Things got worse after that. He would change schedules without consulting with me. So, what the hell, I fired him. But before I did that, I asked Romy Suzara if he could take over the remaining five shooting days. He agreed. Our production deadline was delayed by 20 days but because we had a well-planned schedule, we still finished way ahead of all the other entries to the MMFF.
Lino demanded his scenes removed
Oh, how Lino Brocka hated me for it! He was so angry. Mario O’Hara was his friend and as I said, pag tao nya ang kinalaban mo, kalaban mo si Lino Brocka. I remember, during the post-production of the movie at LVN where Lino was also doing work on his MMFF entry Inay, he would give me dagger looks at parang talagang gusto niya akong sakmalin pag kami ay nagkakasalubong sa swing door papunta sa office ng LVN. He even demanded that his scenes be removed from the movie. Acceding to his request, I eliminated his scenes except the one in which Alma Moreno was abducted. Talagang hindi puedeng tanggalin yung isang shot kasama si Lino. Galit na galit siya. Eh balitang-balita pa naman noon na strong contender ako for best actress in the MMFF awards night.
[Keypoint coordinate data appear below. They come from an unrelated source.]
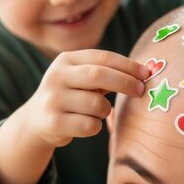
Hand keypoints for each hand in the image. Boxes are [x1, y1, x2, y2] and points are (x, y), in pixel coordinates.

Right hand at [27, 49, 148, 147]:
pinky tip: (86, 124)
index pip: (103, 57)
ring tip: (98, 111)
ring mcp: (53, 99)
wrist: (36, 120)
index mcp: (66, 60)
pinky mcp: (53, 122)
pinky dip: (95, 127)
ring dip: (106, 110)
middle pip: (99, 75)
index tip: (147, 73)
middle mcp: (57, 76)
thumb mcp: (81, 78)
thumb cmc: (71, 96)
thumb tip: (144, 73)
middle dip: (125, 83)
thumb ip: (106, 73)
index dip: (127, 65)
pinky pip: (90, 126)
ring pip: (97, 104)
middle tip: (141, 91)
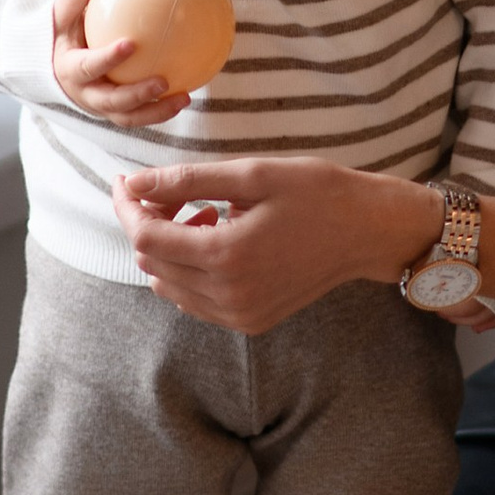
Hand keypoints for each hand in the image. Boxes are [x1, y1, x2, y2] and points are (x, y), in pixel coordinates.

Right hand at [51, 0, 186, 126]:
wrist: (52, 64)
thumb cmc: (62, 31)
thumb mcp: (63, 11)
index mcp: (70, 69)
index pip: (88, 66)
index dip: (108, 58)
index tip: (131, 43)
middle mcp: (84, 94)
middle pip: (111, 101)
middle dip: (137, 94)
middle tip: (163, 81)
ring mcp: (99, 107)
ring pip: (128, 116)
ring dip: (157, 111)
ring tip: (185, 97)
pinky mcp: (114, 113)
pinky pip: (139, 115)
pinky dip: (162, 110)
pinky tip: (187, 95)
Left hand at [111, 155, 436, 334]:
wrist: (368, 231)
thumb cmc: (317, 192)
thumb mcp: (252, 174)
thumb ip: (187, 181)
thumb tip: (134, 184)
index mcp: (225, 255)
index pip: (146, 236)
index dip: (127, 205)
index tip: (126, 179)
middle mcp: (227, 295)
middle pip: (152, 260)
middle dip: (149, 222)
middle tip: (173, 190)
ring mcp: (239, 314)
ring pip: (168, 283)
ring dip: (169, 247)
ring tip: (204, 212)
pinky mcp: (249, 321)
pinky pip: (194, 300)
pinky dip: (190, 269)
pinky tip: (218, 238)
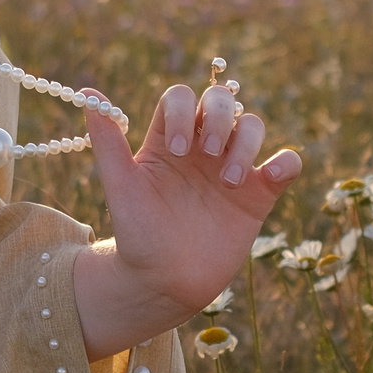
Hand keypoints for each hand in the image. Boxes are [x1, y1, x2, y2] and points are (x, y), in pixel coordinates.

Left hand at [71, 66, 302, 357]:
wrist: (162, 282)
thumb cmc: (136, 234)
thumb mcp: (120, 186)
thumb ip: (107, 141)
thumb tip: (86, 91)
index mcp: (169, 138)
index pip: (182, 98)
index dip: (184, 113)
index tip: (178, 150)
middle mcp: (202, 146)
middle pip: (222, 102)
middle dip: (220, 120)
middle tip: (210, 156)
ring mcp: (232, 168)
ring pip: (252, 126)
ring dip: (247, 142)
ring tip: (229, 182)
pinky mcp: (257, 195)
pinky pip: (285, 165)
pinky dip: (286, 163)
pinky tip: (271, 175)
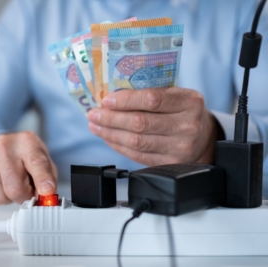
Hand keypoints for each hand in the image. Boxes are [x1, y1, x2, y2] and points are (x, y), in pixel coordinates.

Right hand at [0, 131, 57, 204]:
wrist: (0, 145)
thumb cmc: (24, 156)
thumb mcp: (43, 160)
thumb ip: (48, 179)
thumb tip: (46, 199)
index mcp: (28, 142)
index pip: (37, 163)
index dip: (43, 180)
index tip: (47, 192)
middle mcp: (4, 145)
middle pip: (15, 189)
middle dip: (23, 196)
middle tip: (25, 188)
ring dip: (7, 198)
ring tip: (10, 183)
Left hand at [87, 87, 220, 165]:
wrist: (204, 139)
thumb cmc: (184, 112)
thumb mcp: (176, 95)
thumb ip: (150, 94)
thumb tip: (113, 98)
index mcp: (189, 102)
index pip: (152, 100)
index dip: (125, 101)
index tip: (106, 100)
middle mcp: (187, 126)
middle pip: (140, 123)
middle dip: (111, 118)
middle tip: (94, 114)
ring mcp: (179, 148)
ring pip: (136, 142)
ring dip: (110, 133)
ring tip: (96, 125)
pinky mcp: (170, 164)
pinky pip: (137, 156)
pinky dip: (118, 146)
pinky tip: (108, 137)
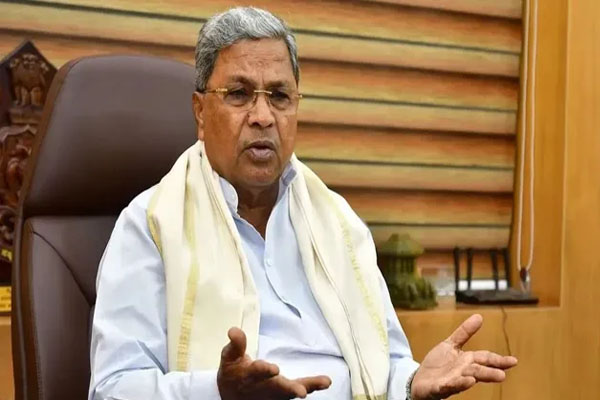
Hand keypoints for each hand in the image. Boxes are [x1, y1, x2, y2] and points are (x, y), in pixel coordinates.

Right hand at [217, 327, 331, 399]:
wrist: (229, 397)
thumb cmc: (232, 373)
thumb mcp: (229, 357)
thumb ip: (235, 344)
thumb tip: (234, 330)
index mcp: (249, 375)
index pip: (257, 372)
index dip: (265, 370)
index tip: (274, 368)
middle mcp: (264, 387)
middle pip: (278, 388)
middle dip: (290, 388)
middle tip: (301, 391)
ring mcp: (274, 394)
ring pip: (291, 392)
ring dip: (308, 386)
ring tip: (325, 382)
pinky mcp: (282, 396)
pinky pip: (299, 390)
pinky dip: (312, 386)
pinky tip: (324, 383)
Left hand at [410, 314, 517, 399]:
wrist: (419, 380)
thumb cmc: (438, 364)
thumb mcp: (451, 344)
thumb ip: (464, 332)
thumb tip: (479, 316)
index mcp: (466, 361)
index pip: (485, 359)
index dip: (498, 360)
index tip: (514, 361)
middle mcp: (461, 372)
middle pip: (477, 371)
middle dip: (488, 373)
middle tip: (502, 375)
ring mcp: (450, 381)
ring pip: (462, 380)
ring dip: (469, 379)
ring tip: (476, 379)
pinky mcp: (437, 387)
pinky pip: (445, 387)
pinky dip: (453, 384)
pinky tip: (461, 382)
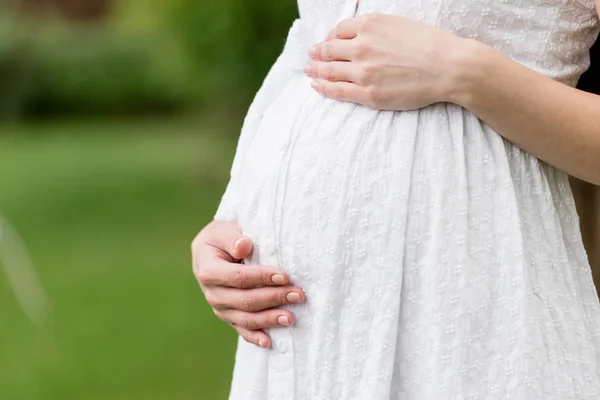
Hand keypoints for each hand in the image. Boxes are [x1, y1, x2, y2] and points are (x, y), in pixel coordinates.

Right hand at [192, 220, 305, 348]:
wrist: (213, 249)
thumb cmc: (222, 237)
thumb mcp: (223, 230)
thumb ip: (233, 238)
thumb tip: (244, 247)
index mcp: (208, 271)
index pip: (238, 278)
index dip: (261, 277)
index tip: (285, 276)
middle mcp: (212, 293)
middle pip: (245, 300)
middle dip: (274, 298)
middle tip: (298, 294)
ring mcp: (220, 308)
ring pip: (245, 318)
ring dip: (269, 319)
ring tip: (291, 317)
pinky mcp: (229, 316)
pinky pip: (242, 329)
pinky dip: (255, 337)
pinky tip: (270, 342)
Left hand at [304, 13, 465, 109]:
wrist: (449, 68)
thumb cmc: (431, 45)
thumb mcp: (399, 24)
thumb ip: (375, 29)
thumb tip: (357, 36)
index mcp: (370, 25)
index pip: (339, 31)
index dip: (330, 37)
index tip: (328, 42)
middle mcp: (362, 47)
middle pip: (330, 50)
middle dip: (318, 52)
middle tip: (311, 55)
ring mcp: (363, 72)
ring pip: (329, 71)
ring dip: (316, 70)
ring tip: (309, 70)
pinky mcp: (368, 94)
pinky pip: (338, 91)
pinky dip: (324, 88)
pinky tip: (316, 85)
Nanggigigil siya talaga at ipinagdadasal na huwag akong manalo. Hindi ako nanalo pero tatlo lamang kaming nominated for best actress – Liza Lorena for Ishmael Bernal’s Walang Katapusang Tag-araw, Vilma Santos for Celso Ad Castillo’s Burlesk Queen and myself for Bilanggong Birhen. Vilma Santos won. No hard feelings on my part. Vilma was very good in the movie.
After that came the FAMAS and Urian awards nights. Ganoon din; ipinagdasal din ni Lino na huwag sana akong manalo. Pero hindi siya nagwagi. After two years, his anger simmered down and eventually we became friends again. Hindi kami nag-away ni Lino na kaming dalawa ang dahilan ng pinag-awayan. It was always a third party that caused our rifts. We shared the same principles and fought for the same causes in the movie industry—to rid the industry of the patronage system whcih we both felt was a deterrent to professionalism. He was a great advocate of freedom of expression, and so was I. The movie industry owes Lino a debt of gratitude for inserting “freedom of expression” in the 1987 Constitution, without which the fight against censorship would be many times more difficult than it is now.
I shall always be proud to have been part of the many anti-censorship rallies that Lino led. He was a charismatic leader who inspired his followers. He never abandoned the principles he stood for. He was also very human and at times, hilariously stupefying.
I remember a rally we staged in Bohol Avenue in front of ABS-CBN where the MTRCB office was located at the time. Lino took the megaphone and spoke directly to Manoling Morato, who was supposedly in the building. His words were shockingly funny and unprintable, of course. Then Ishmael Bernal chided me: “Try and top that, Armida.” And I said, “No, hindi ko kaya.”
When Lino died, I was very sad. Mahirap mapalitan ang isang katulad niya.